Certificates of deposit are paying rates that most savings accounts simply cannot match right now, and unlike a savings account, a CD's annual percentage yield stays locked for the entire term you choose, so the return you sign up for is the return you get, regardless of what the Federal Reserve does next.

Why the Timing Matters
That fixed nature is the whole appeal at this moment. The Fed is widely expected to cut its benchmark rate at some point this year, with additional cuts projected into 2026. Some forecasts suggest rates could fall by a full percentage point or more by the end of next year. Once that happens, savings account yields and new CD offers will likely follow rates downward. A CD opened today locks in today's yield no matter what the Fed decides later.

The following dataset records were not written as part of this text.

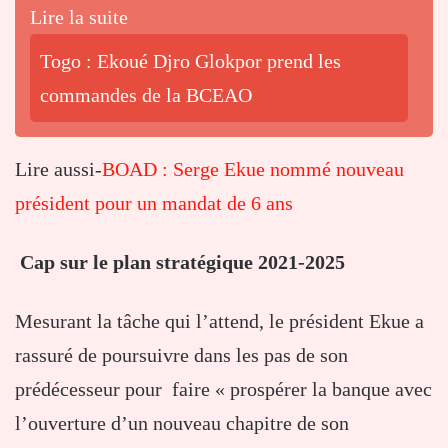
Lire la suite
Togo : Ekoué Djro Glokpor prend les
commandes de la BCEAO
Lire aussi-
BOAD : Serge Ekue nommé nouveau
président pour un mandat de 6 ans
Cap sur le plan stratégique 2021-2025
Mesurant la tâche qui l’attend, le président Ekue a
rassuré de poursuivre dans les pas de son
prédécesseur pour faire « prospérer la banque avec
l’ouverture d’un nouveau chapitre de son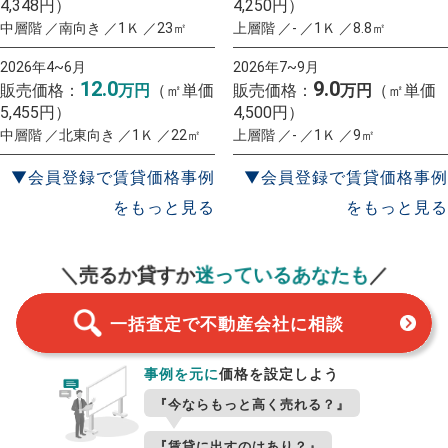
4,348円）
4,250円）
中層階 ／南向き ／1Ｋ ／23㎡
上層階 ／- ／1Ｋ ／8.8㎡
2026年4~6月
2026年7~9月
12.0
9.0
販売価格：
万円
（㎡単価
販売価格：
万円
（㎡単価
5,455円）
4,500円）
中層階 ／北東向き ／1Ｋ ／22㎡
上層階 ／- ／1Ｋ ／9㎡
▼会員登録で賃貸価格事例
▼会員登録で賃貸価格事例
をもっと見る
をもっと見る
一括査定
スタート！
＼売るか貸すか
迷っているあなたも
／
一括査定で不動産会社に相談
事例を元に
価格を設定しよう
『今ならもっと高く売れる？』
『賃貸に出すのはあり？』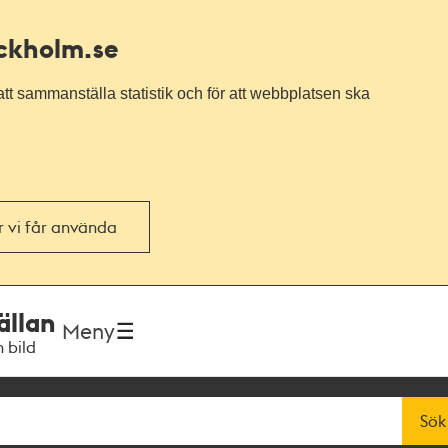
ockholm.se
tt sammanställa statistik och för att webbplatsen ska
or vi får använda
ällan
Meny
h bild
Sök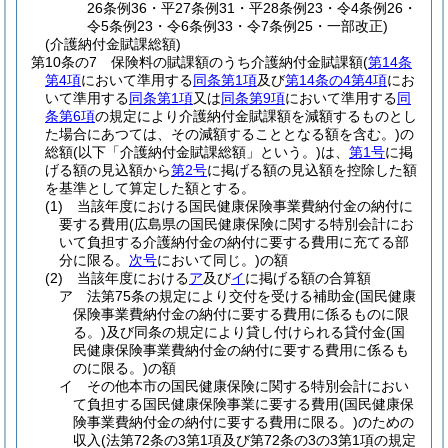
26条例36・平27条例31・平28条例23・令4条例26・
令5条例23・令6条例33・令7条例25・一部改正)
(介護納付金賦課総額)
第10条の7
保険料の賦課額のうち介護納付金賦課額
(
第14条
第4項
において準用する
同条第1項
及び
第14条の4第4項
にお
いて準用する
同条第1項
又は
同条第9項
において準用する
同
条第6項
の規定により介護納付金賦課額を減額するものとし
た場合にあつては、その減額することとなる額を含む。)
の
総額
(以下「介護納付金賦課総額」という。)
は、
第1号
に掲
げる額の見込額から
第2号
に掲げる額の見込額を控除した額
を基準として算定した額とする。
(1)
当該年度における国民健康保険事業費納付金の納付に
要する費用
(広島県の国民健康保険に関する特別会計にお
いて負担する介護納付金の納付に要する費用に充てる部
分に限る。
次号
において同じ。)
の額
(2)
当該年度における
ア
及び
イ
に掲げる額の合算額
ア
法第75条の規定により交付を受ける補助金
(国民健康
保険事業費納付金の納付に要する費用に係るものに限
る。)
及び同条の規定により貸し付けられる貸付金
(国
民健康保険事業費納付金の納付に要する費用に係るも
のに限る。)
の額
イ
その他本市の国民健康保険に関する特別会計におい
て負担する国民健康保険事業に要する費用
(国民健康保
険事業費納付金の納付に要する費用に限る。)
のための
収入
(法第72条の3第1項及び第72条の3の3第1項の規定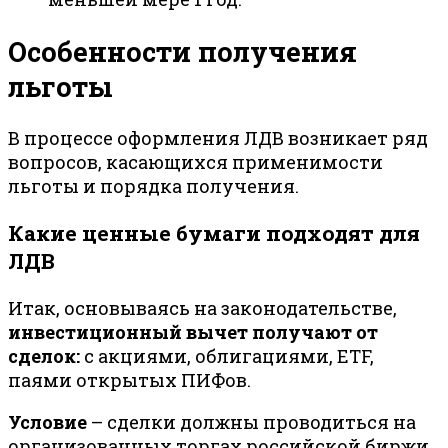
Особенности получения
льготы
В процессе оформления ЛДВ возникает ряд
вопросов, касающихся применимости
льготы и порядка получения.
Какие ценные бумаги подходят для
ЛДВ
Итак, основываясь на законодательстве,
инвестиционный вычет получают от
сделок:
с акциями, облигациями, ETF,
паями открытых ПИФов.
Условие
– сделки должны проводиться на
организованных торгах российской биржи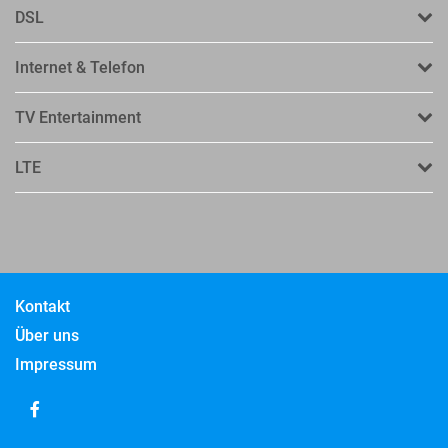
DSL
Internet & Telefon
TV Entertainment
LTE
Kontakt
Über uns
Impressum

The Fed's next meeting runs July 29 and 30, and most observers expect another hold. But markets will parse the statement and Fed Chair Jerome Powell's press conference for hints about the following meeting, September 16 and 17. Any signal that a cut is coming could push banks and credit unions to trim CD rates preemptively, since institutions don't want to be stuck paying out a rate they'll regret in a few months.
Right now, dozens of nationwide CDs are still paying in the mid 4% range. Every major term currently offers at least 4.28%, and the top nationwide rate sits at 4.60% APY on a 19 month term, which would lock that yield in through February 2027.
Shopping Around Still Pays Off
CD rates vary enormously by institution, and that gap is where savers either win or lose. Large, familiar banks such as Chase and Bank of America routinely offer CD rates close to zero, while smaller banks and credit unions tend to sit at the top of the rate tables.
| CD Term | National Average APY | Top Available APY |
|---|---|---|
| 1 year | 1.62% | 4.50% |
| 19 months | N/A | 4.60% |
| All major terms | Varies, generally low | 4.28% to 4.60% |
The national average on a 1 year CD from an FDIC insured bank is currently 1.62%. Shopping around can get you a rate more than two and a half times higher, with the best 1 year CD paying 4.50%, and the nationwide leader, a 19 month CD, paying 4.60%.
Brian Kearns, a certified financial planner at Haddam Road Advisors, points out that CDs work well for money you want parked somewhere productive without market risk.